I am known for being emotionally level. People have called me an automaton, and I’ve taken it as a compliment. But even I cry at the library. My most tear-filled week was in September 2009, when there was a murder-suicide in our parking lot.
I was out at a meeting when one of my managers called and said, “We’re all fine, but there’s been a shooting in the parking lot and I think you need to come back.” The hour it took me to excuse myself from the meeting, get back to my car, and drive to my library was one of the longest hours of my life. I made calls to my family and my Board Chair, and couldn’t keep the tears from flowing while I explained that there had been a shooting and that I was racing back to the building. After I finished the calls, I spent the rest of the drive crying.
The parking lot was sealed off when I arrived. I parked across the way and walked through the crowd of reporters and onlookers. The Deputy Police Chief recognized me, pulled me aside, and filled me in: A man had killed a woman and then killed himself. He wasn’t going to let me by. My eyes teared up; I was frustrated that I couldn’t get in there to do my job. I told him I needed to get in to the library to talk with my employees, my managers, my patrons. I needed to get in there to plan, to contact my board, to make arrangements to close for the day. He conferred with the Public Safety Director, and told me to walk the long way around the building (to avoid the crime scene), but he did let me go in.
Once inside, I tried to be all business. I called my managers together and we discussed the details of closing–all the notices and processes and signs that needed to be taken care of. I remember having a moment, checking myself; two members of my community were dead in front of our library, and I’m sitting here talking about issues as mundane as changing the phone message? It seemed crazy and surreal, and yet it needed to be done. So I did it. I held it together–we all held it together–and got the practical items taken care of.
When all of the patrons and staff gave statements and the officers left the building, officially closing us down, I called my employees together. Looking at their expectant faces, I burst into tears. (I’m not an attractive crier, by the way–the eyes puff, the nose runs, the mouth twists into grotesque sobs.) I cried as I told them how proud I was of their quick actions to call 911, secure the building, yell at people to get the *$@! away from the windows, and protect innocent people from harm. I cried as I told them how the phone call made my stomach fall. I cried as I said how glad I was that none of them were hurt. I cried as I told them how sorry I was that I hadn’t been here for them. I was still crying when I told them that we would not reopen that day, and that everyone should go home and be with their families.
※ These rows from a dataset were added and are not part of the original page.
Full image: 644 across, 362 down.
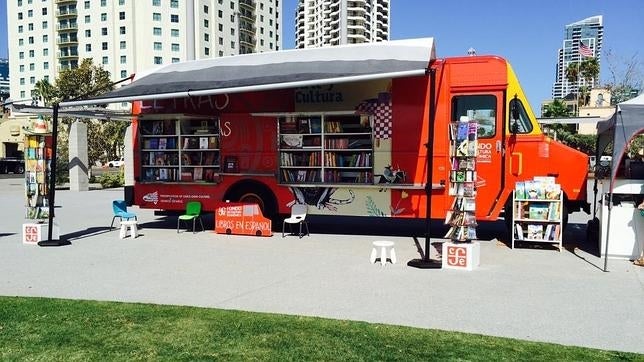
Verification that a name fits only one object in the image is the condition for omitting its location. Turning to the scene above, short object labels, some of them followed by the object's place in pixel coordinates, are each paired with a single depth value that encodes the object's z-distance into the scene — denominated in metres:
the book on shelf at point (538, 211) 9.50
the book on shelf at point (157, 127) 12.27
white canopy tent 7.97
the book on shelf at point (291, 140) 11.21
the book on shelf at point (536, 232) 9.57
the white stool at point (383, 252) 8.19
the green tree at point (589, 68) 56.16
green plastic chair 11.37
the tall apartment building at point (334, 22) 120.88
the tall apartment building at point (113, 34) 86.94
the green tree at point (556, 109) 49.72
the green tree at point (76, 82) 32.56
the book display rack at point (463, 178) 7.83
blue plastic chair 11.19
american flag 42.10
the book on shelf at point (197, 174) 11.99
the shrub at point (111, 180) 27.47
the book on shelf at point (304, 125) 11.17
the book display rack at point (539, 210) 9.41
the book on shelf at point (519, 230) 9.68
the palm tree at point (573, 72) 59.20
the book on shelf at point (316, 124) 11.14
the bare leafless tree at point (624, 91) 29.75
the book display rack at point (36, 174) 10.26
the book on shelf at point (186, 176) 12.03
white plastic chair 10.64
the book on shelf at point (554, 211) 9.41
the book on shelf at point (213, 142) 11.79
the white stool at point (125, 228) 10.93
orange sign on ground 11.02
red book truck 9.73
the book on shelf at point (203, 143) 11.90
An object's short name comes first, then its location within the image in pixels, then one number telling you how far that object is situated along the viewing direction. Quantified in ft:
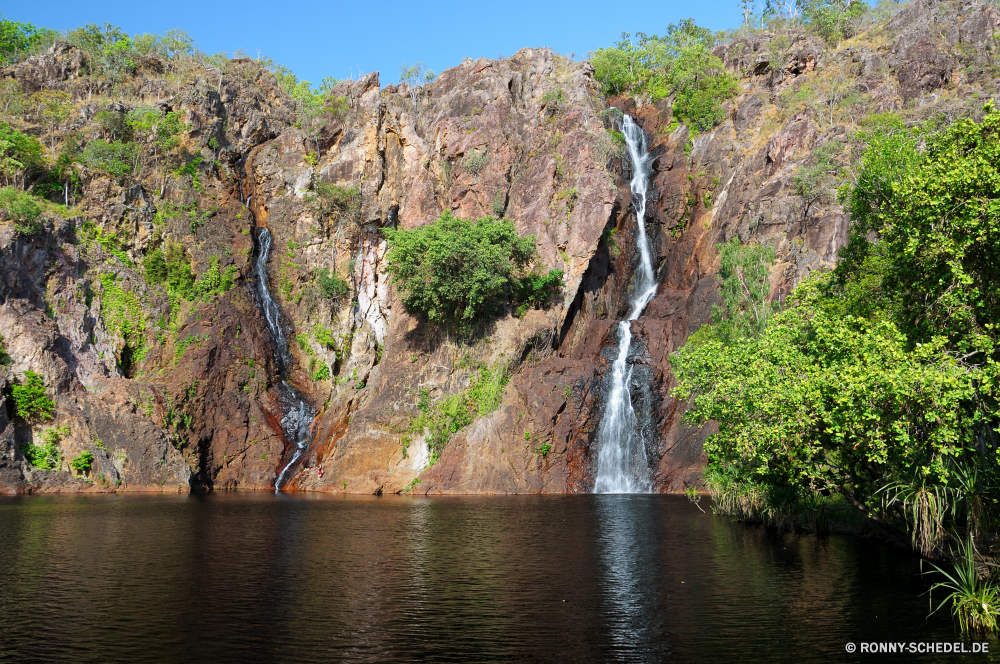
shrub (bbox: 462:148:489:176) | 230.07
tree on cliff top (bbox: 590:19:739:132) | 252.42
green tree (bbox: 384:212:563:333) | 199.00
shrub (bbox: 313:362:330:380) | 219.82
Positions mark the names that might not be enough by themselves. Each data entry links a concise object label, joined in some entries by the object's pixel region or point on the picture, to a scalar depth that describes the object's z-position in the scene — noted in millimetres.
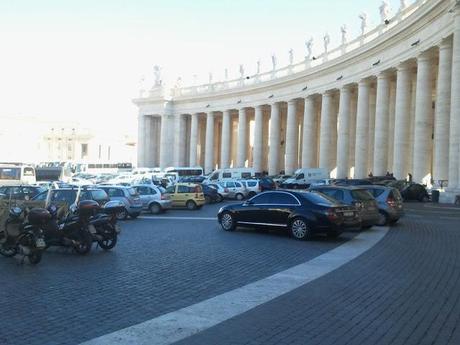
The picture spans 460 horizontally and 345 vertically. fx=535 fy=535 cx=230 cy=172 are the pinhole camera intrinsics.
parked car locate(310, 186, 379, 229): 17844
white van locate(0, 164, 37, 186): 40625
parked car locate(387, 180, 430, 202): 34812
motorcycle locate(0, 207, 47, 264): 11164
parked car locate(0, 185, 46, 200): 20781
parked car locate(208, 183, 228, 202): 37875
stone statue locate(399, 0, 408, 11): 44728
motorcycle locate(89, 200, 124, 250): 13078
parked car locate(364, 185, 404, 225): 19969
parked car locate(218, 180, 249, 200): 39750
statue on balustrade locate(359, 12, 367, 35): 52016
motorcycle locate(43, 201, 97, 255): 12352
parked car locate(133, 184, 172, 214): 27562
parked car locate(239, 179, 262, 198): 40466
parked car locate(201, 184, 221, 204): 36656
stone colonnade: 35625
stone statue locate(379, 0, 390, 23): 47656
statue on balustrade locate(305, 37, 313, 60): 62794
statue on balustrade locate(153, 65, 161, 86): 89106
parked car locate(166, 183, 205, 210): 30578
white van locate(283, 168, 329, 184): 50406
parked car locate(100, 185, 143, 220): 23250
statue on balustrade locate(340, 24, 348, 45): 55875
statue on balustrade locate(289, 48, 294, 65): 67500
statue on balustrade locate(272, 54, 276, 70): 70938
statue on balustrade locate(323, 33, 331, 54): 59250
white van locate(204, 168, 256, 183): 54688
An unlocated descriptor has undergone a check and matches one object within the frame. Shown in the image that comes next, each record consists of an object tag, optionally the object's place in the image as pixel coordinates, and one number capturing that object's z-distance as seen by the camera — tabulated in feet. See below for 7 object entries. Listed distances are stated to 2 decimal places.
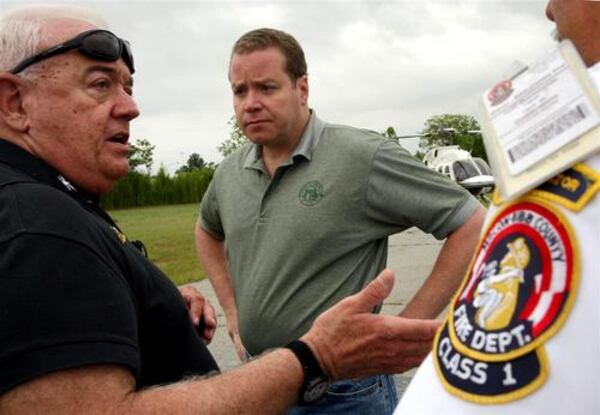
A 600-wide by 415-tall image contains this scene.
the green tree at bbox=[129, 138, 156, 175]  231.79
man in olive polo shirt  8.01
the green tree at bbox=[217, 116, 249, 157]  176.67
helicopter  101.31
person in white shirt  2.36
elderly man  4.10
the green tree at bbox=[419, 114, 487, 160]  226.17
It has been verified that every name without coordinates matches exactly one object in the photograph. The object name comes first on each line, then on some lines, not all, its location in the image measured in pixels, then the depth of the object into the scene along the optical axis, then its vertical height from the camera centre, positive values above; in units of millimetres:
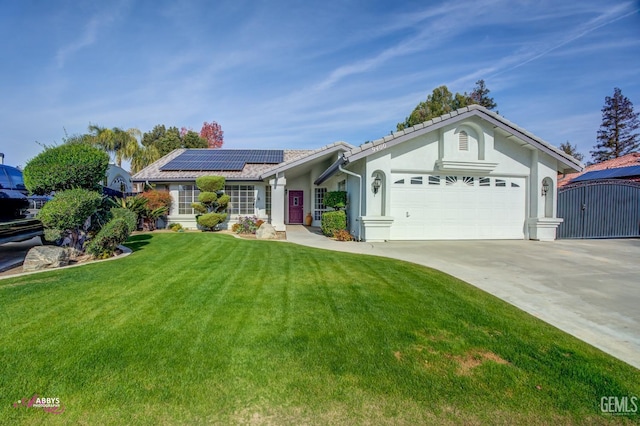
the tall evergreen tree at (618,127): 36875 +10097
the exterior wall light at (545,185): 12625 +905
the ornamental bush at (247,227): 14453 -965
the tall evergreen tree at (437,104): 32094 +11328
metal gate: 13102 -99
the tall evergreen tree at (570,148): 40594 +8123
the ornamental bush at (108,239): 7086 -760
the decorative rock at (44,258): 6113 -1068
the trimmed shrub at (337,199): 13359 +363
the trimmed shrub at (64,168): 6645 +897
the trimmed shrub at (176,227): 15289 -1026
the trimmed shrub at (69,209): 6348 -36
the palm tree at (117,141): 33250 +7561
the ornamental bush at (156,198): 15234 +482
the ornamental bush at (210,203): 15039 +223
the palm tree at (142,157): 34469 +5939
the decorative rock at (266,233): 12055 -1058
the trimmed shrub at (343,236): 11828 -1155
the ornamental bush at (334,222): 12672 -637
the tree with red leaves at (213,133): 45781 +11489
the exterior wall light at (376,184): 11516 +891
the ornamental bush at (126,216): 7785 -229
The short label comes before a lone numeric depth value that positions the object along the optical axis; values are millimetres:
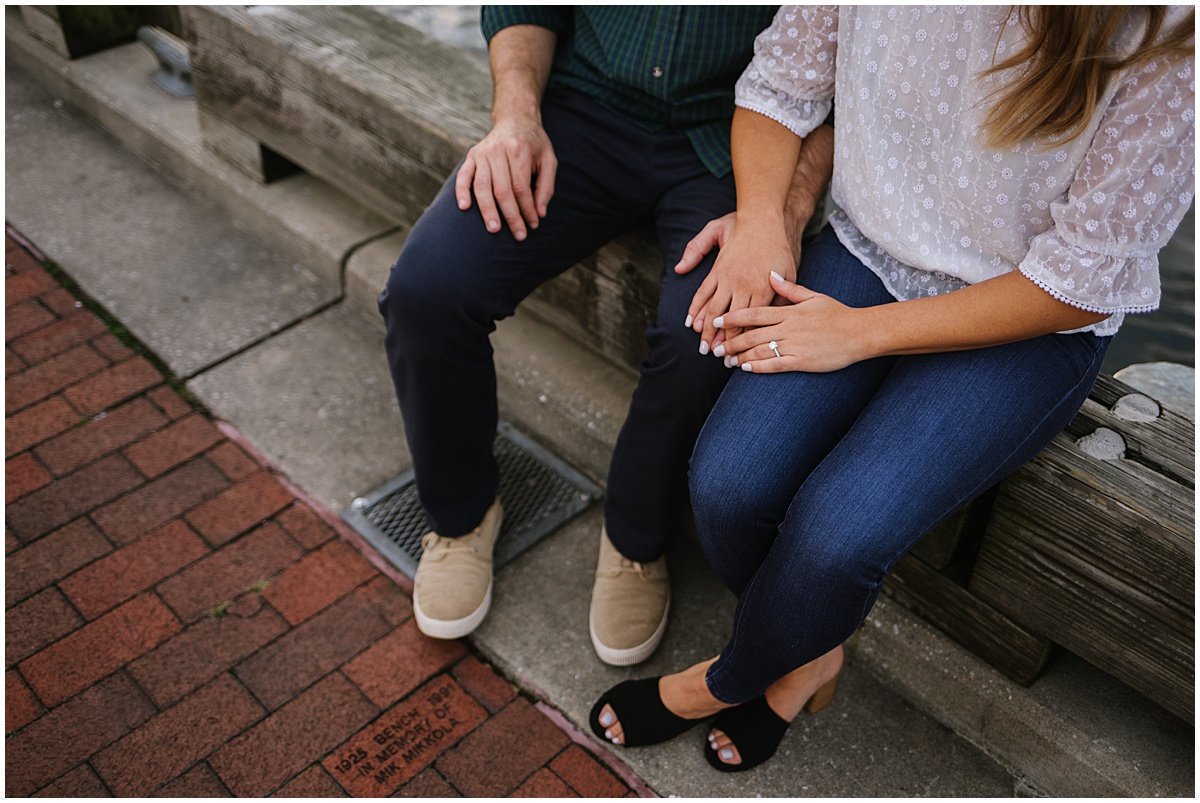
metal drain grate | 2318
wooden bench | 1632
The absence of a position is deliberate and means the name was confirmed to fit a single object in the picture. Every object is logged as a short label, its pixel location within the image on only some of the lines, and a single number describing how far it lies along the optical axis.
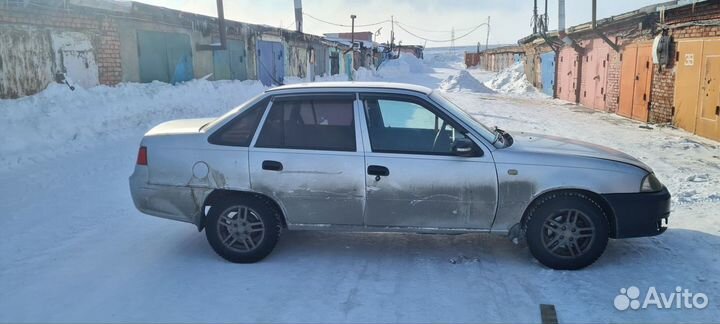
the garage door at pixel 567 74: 22.69
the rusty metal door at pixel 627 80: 16.03
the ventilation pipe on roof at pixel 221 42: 16.48
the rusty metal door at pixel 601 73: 18.62
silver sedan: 4.26
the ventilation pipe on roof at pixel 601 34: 17.33
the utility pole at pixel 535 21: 27.87
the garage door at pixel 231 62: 18.14
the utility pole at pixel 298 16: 27.52
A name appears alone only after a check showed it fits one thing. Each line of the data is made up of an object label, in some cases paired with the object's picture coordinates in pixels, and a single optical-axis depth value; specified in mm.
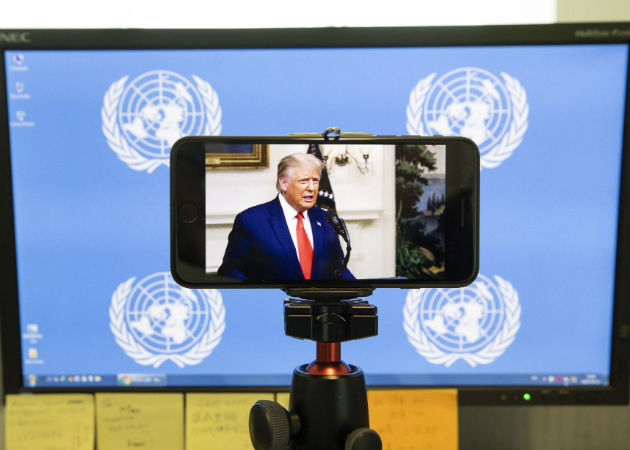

Our HR manager arranged for a grief counselor to come that week. I was one of the first people in line to see him, and when he patted my arm and said, “I know you are probably blaming yourself in some way, and you shouldn’t. This wasn’t your fault,” I started crying again, in front of this stranger. Because it was true–I couldn’t help but feel like I’d failed by not being here when the shooting happened. I am the director, I am responsible for my people, my patrons, their safety–I should have been here, I should have protected them. He said this was a natural tendency, and we had a good talk.
I felt weak for crying in front of everyone–my family, my board chair, the police, my coworkers, the counselor. I believed that good directors don’t cry in front of their employees. Still fairly new, in only year two of my job, I was convinced that I’d lost all credibility–no one would ever take me seriously again, and I would forever be branded as an emotional wreck of a boss who cried (a lot).
I was wrong. Employees came by to check on me. They hugged me (which made me cry–I told you, I cried a lot that week). They told me that crying humanized me. My tears showed how much I cared about them. My clear sadness about the deaths of two of our neighbors showed how much I cared about the community. My Board Chair told me later that my ability to focus on the situation while also crying at the same time showed that I was the right person to lead the library, that I had a good balance of head and heart (I think she was being overly generous here because she knew I was at a low point–I am way more head than heart).
I am still largely a level-headed automaton, but I learned that week that it is possible for me to be emotional at work and still be considered an effective boss.